By Mark Aitken

Wind farm companies were paid more than £5million last week to switch OFF
their ­turbines as Hurricane Gonzalo battered the UK.

The so-called “constraint payments” were made because the turbines were
producing more energy than the National Grid could handle.

On Tuesday, the day the former ­hurricane struck, operators across ­Britain
were paid £2.1million, money that will come from household bills.

Campaigners said £440,000 of it was paid to ScottishPower Renewables for
shutting down or slowing the turbines at Whitelee, near East Kilbride –
Europe’s second biggest wind farm.

So far this year, £33.7million has been paid to wind farm firms, with
£5.5million being paid last week, a record for seven days. In 2012,
­£5.9million was paid for the year.

Critics said turbines are being erected faster than the National Grid can
absorb the electricity they produce.

The figures were produced from ­industry data by the Renewable Energy
Foundation, who argue against wind farm expansion.

REF research director Dr Lee Moroney said: “The ever increasing rise in the
cost of constraint payments underlines the folly of the policy in Scotland.
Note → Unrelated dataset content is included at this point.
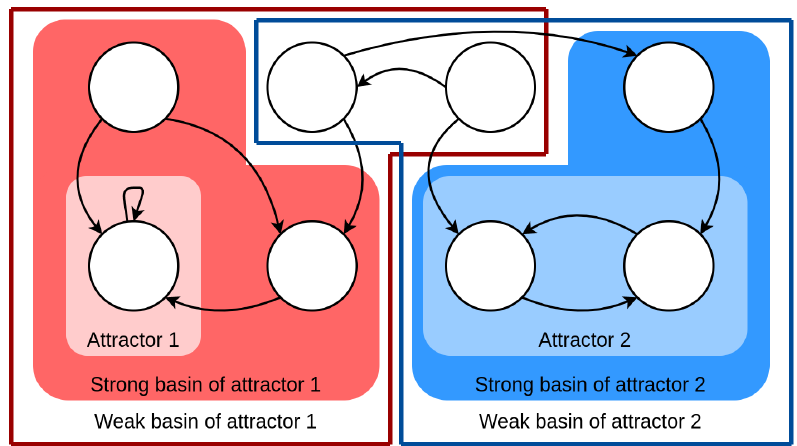
Figure 2. Attractors, weak basins and strong basins in an STG of BN. The BN contains two attractors: single-state attractor 1 (light-red area) and cyclic two-states attractor 2 (light-blue area). Both these attractors have strong basins of size 3 (solid red area for attractor 1, blue are for attractor 2 resp.). Please note that states of attractors are also parts of their basins. Moreover, the strong basins never have any intersections as given by definition. Finally, the red-lined and blue-lined areas contain weak basin states of attractor 1 and attractor 2. The strong basin is always a subset of a weak basin. The weak basins are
“Wind farms are granted planning permission well ahead of the grid’s
­ability to absorb their output.

“But these scandalous payments are only half the story. When wind power is
paid to stop generating on one side of a grid bottleneck, the electricity
system is out of balance, and another generator elsewhere in the system
must be paid to start generating.

“These additional, knock-on costs of the wind power policy, are very hard
to identify but are likely to be large.

“The consumer is being ripped off and both government and regulator seem
content to stand idly by.”

Susan Crosthwaite, of the European Platform Against Windfarms, said: “This
exposes a chaotic energy policy that just doesn’t make sense.”
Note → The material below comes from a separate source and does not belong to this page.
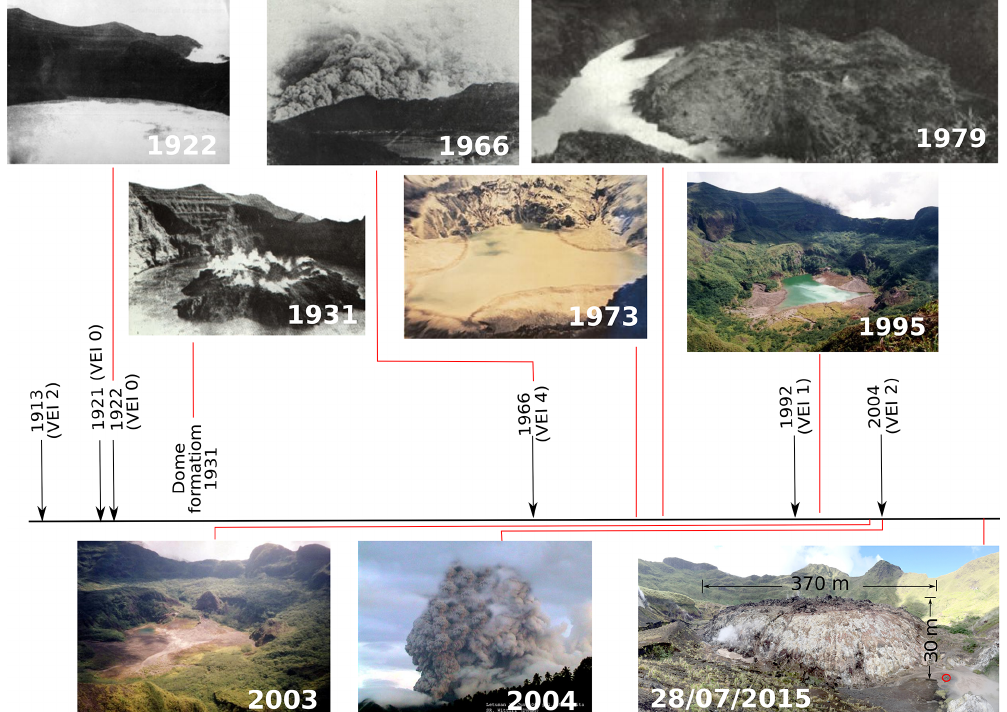
Figure 6. The configuration in Awu’s crater is subjected to evolve from crater lake to lava dome emplacement and also from unoccupied crater to coexistence of lava dome and crater lake. Pictures from GVP (2013a, b) (Awu) except 2015 (this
Labour’s energy spokesman, Tom ­Greatrex MP, said: “The level of constraint
payments underlines the importance of ensuring that the British-wide grid
infrastructure is robust enough to be able to accommodate the amount of
energy being generated from renewables.”

The National Grid said the payments were needed to balance supply and demand.

A spokeswoman said: ­“Constraint payments are made when there is congestion
on the network.

“We choose whatever ­generation is the cheapest to ­constrain at a given
time to keep costs as low as possible.”

ScottishPower Renewables said: “We don’t want to be ­constrained but we are
told occasionally to reduce output so the wider grid ­system isn’t
adversely affected.

“We continue to have one of the lowest bid prices in the wind ­industry.”

Energy regulators Ofgem said that prices to curtail wind had fallen since
they were given powers in 2012 to take action against generators gaining
too much at times of constraint.

A spokesman added: “The average price paid to wind farm operators to reduce
generation prior to the powers coming into force was £197/MWh.

“The average price paid in 2014 was £83/MWh.”